WORK INSTRUCTIONS. When you reach the line below that has "424.9 | | $ 339.5 | |", start returning lines exactly, and stop after the line that has "12.4 | | 11.3 | |"; skip the pictures.

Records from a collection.
--- START ---

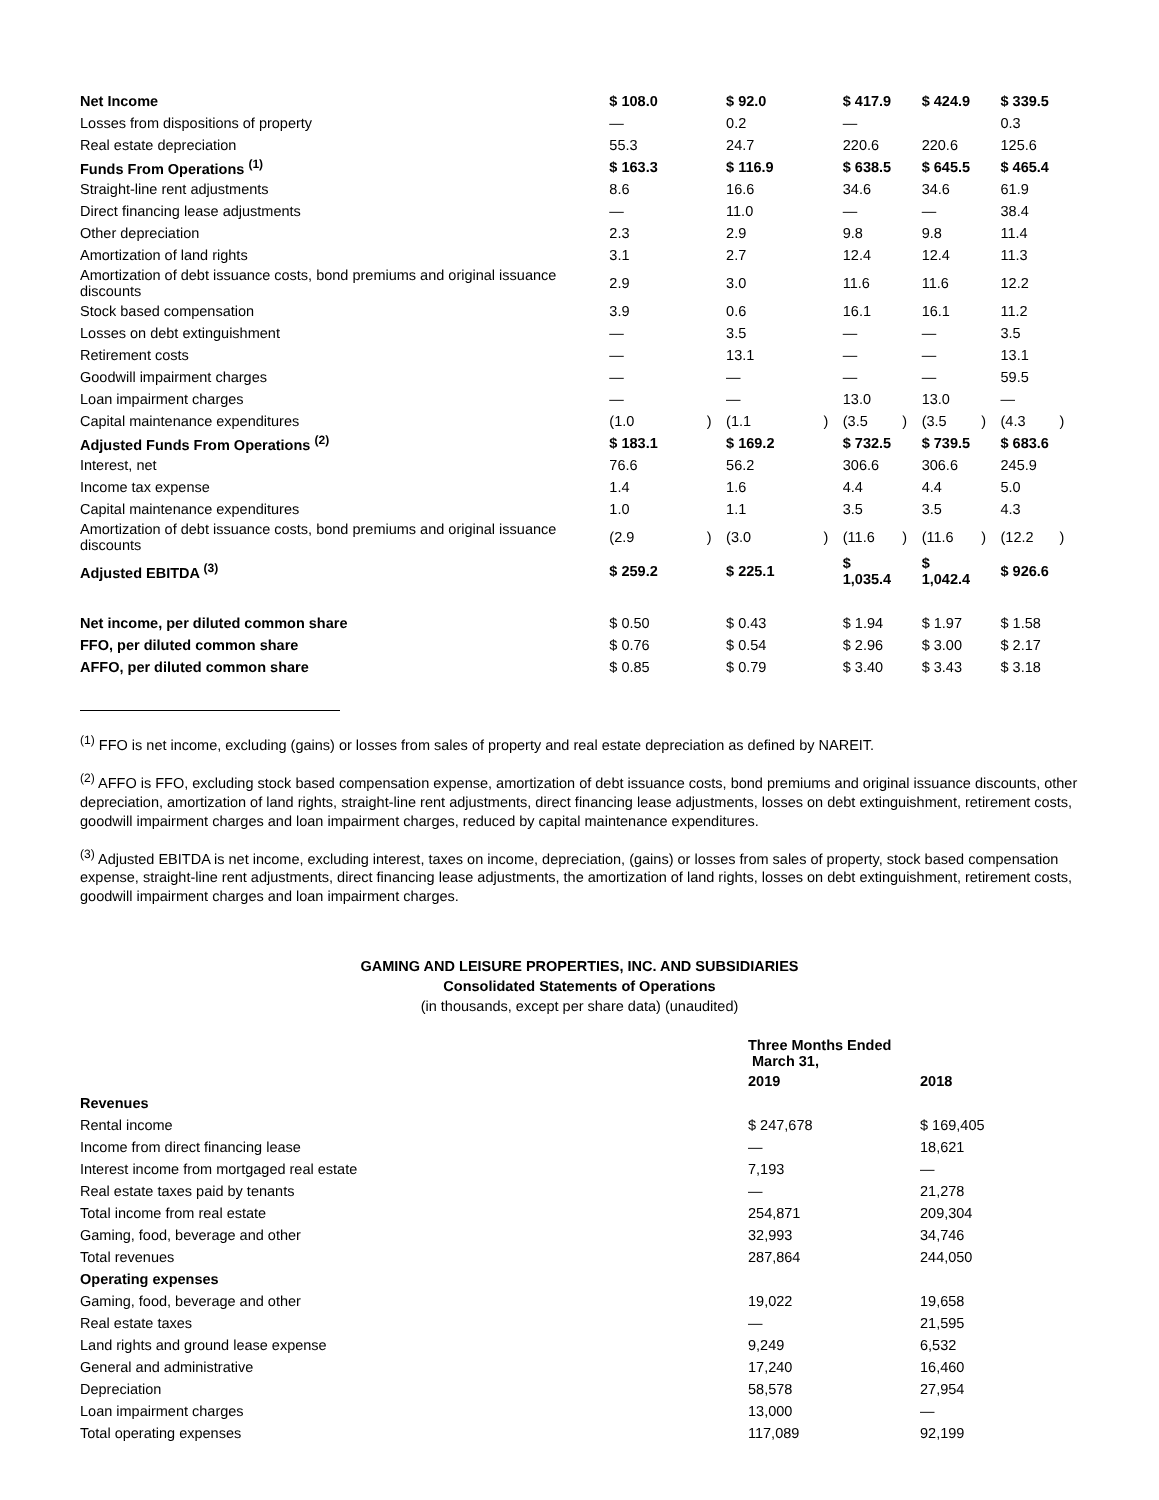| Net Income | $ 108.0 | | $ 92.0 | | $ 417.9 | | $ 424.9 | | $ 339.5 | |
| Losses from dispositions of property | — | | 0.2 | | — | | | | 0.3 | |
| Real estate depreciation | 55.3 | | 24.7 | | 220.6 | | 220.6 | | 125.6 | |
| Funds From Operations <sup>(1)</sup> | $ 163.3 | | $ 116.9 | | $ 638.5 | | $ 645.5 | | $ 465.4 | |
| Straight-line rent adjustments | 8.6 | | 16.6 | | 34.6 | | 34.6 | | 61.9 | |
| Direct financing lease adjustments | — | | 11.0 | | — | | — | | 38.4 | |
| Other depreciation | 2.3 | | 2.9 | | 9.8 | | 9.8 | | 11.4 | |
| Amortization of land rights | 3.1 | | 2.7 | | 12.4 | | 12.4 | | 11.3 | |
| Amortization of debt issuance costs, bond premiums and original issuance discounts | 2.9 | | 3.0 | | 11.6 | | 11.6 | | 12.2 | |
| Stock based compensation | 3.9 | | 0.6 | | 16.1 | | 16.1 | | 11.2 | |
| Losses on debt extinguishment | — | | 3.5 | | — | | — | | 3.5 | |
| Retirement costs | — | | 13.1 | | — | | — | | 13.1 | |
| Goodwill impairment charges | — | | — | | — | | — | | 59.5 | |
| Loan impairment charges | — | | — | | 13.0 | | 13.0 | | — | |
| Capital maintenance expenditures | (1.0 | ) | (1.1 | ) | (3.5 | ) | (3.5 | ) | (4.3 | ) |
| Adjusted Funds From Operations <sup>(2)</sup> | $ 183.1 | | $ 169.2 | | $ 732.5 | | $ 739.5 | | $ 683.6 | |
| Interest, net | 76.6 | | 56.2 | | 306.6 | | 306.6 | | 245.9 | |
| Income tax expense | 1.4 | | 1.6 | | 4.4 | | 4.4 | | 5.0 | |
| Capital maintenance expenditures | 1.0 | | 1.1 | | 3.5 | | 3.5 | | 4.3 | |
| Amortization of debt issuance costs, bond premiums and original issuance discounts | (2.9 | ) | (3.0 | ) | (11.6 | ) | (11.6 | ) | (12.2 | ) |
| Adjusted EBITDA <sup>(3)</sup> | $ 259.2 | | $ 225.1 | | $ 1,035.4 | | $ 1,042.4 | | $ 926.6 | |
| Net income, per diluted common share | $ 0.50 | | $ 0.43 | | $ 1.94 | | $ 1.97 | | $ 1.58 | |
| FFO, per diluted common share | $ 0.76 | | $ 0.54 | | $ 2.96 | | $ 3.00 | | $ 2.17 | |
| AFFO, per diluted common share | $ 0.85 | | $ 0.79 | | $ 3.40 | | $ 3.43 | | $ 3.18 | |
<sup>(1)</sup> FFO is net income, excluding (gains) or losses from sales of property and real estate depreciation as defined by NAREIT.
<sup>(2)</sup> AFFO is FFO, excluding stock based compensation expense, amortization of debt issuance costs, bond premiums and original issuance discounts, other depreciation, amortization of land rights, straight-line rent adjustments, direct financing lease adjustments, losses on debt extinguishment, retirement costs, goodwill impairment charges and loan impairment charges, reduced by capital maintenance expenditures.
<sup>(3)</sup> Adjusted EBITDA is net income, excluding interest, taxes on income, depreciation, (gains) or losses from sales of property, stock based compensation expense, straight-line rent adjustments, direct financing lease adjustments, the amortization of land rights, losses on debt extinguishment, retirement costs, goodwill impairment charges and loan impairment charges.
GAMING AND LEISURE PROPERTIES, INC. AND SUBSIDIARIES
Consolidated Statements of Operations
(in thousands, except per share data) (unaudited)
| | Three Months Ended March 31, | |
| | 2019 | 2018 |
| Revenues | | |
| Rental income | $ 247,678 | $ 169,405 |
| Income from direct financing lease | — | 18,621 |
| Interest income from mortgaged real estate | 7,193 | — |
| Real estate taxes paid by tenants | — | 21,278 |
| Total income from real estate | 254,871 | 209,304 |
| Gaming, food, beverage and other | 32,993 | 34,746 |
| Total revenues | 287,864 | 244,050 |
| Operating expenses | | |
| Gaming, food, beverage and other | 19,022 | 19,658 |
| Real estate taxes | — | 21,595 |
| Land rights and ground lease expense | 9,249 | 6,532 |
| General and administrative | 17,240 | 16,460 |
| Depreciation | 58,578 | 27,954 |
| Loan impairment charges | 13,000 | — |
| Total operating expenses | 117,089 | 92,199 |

--- END ---
--- START ---

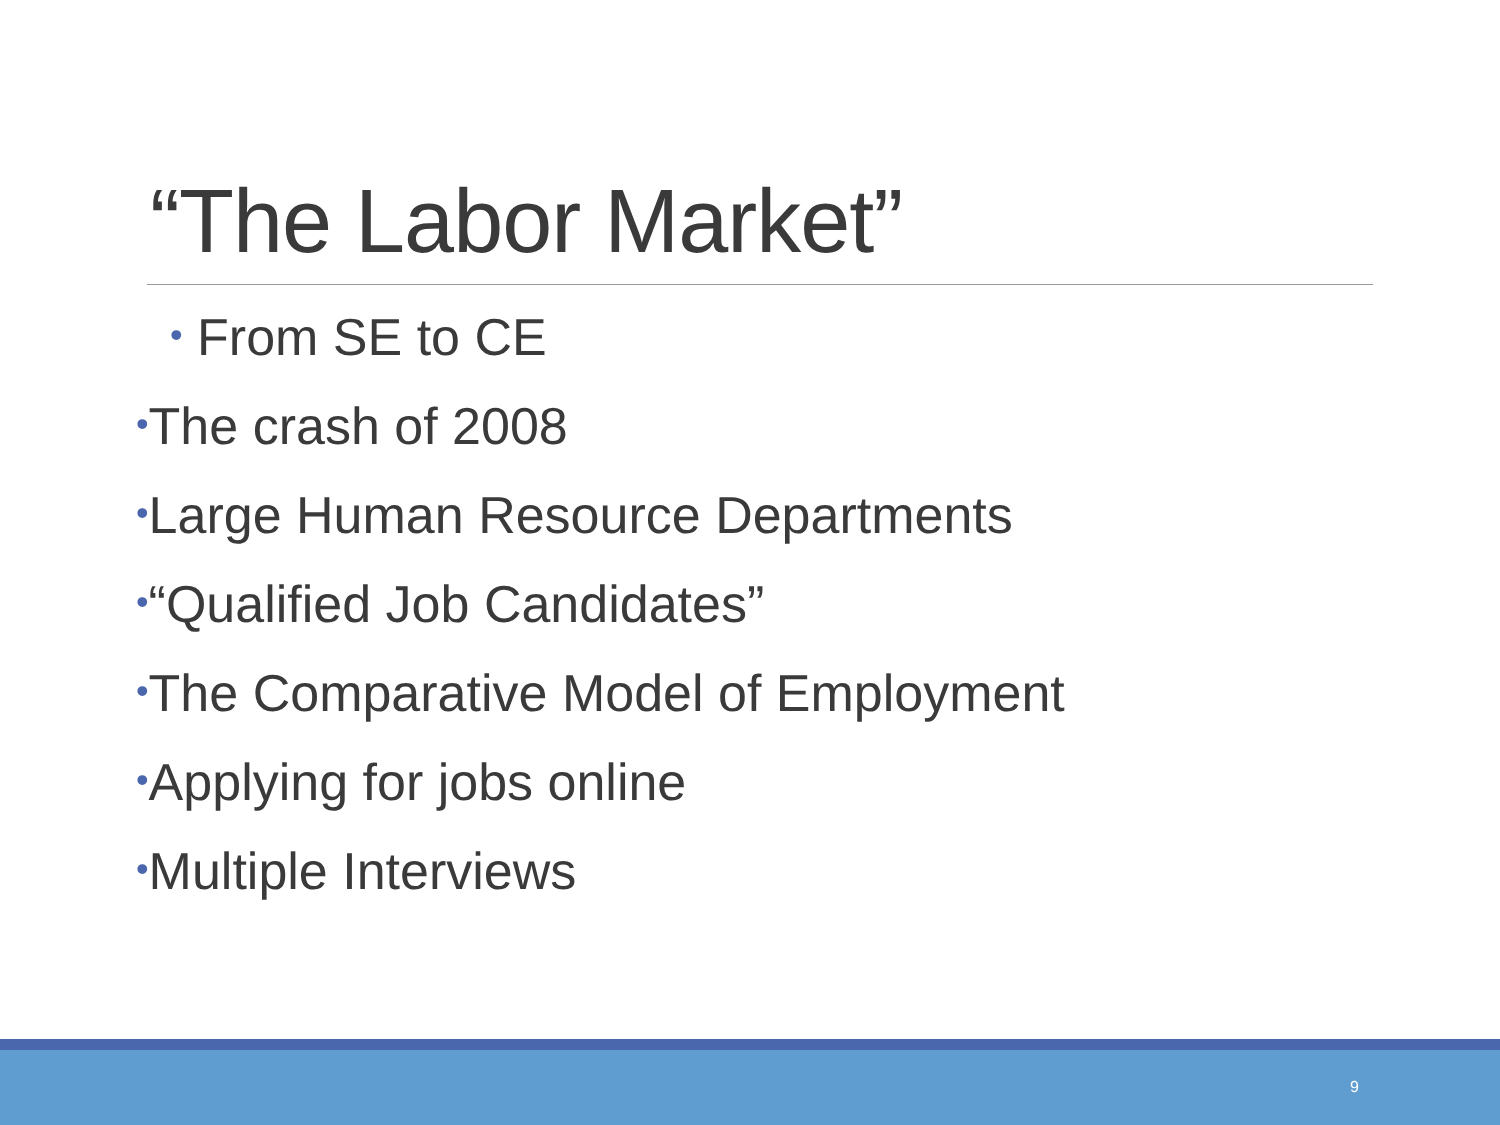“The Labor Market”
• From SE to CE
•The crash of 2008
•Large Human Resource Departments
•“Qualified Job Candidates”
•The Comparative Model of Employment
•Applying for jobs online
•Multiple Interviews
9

--- END ---

YOUR SOLUTION.
| Net Income | $ 108.0 | | $ 92.0 | | $ 417.9 | | $ 424.9 | | $ 339.5 | |
| Losses from dispositions of property | — | | 0.2 | | — | | | | 0.3 | |
| Real estate depreciation | 55.3 | | 24.7 | | 220.6 | | 220.6 | | 125.6 | |
| Funds From Operations <sup>(1)</sup> | $ 163.3 | | $ 116.9 | | $ 638.5 | | $ 645.5 | | $ 465.4 | |
| Straight-line rent adjustments | 8.6 | | 16.6 | | 34.6 | | 34.6 | | 61.9 | |
| Direct financing lease adjustments | — | | 11.0 | | — | | — | | 38.4 | |
| Other depreciation | 2.3 | | 2.9 | | 9.8 | | 9.8 | | 11.4 | |
| Amortization of land rights | 3.1 | | 2.7 | | 12.4 | | 12.4 | | 11.3 | |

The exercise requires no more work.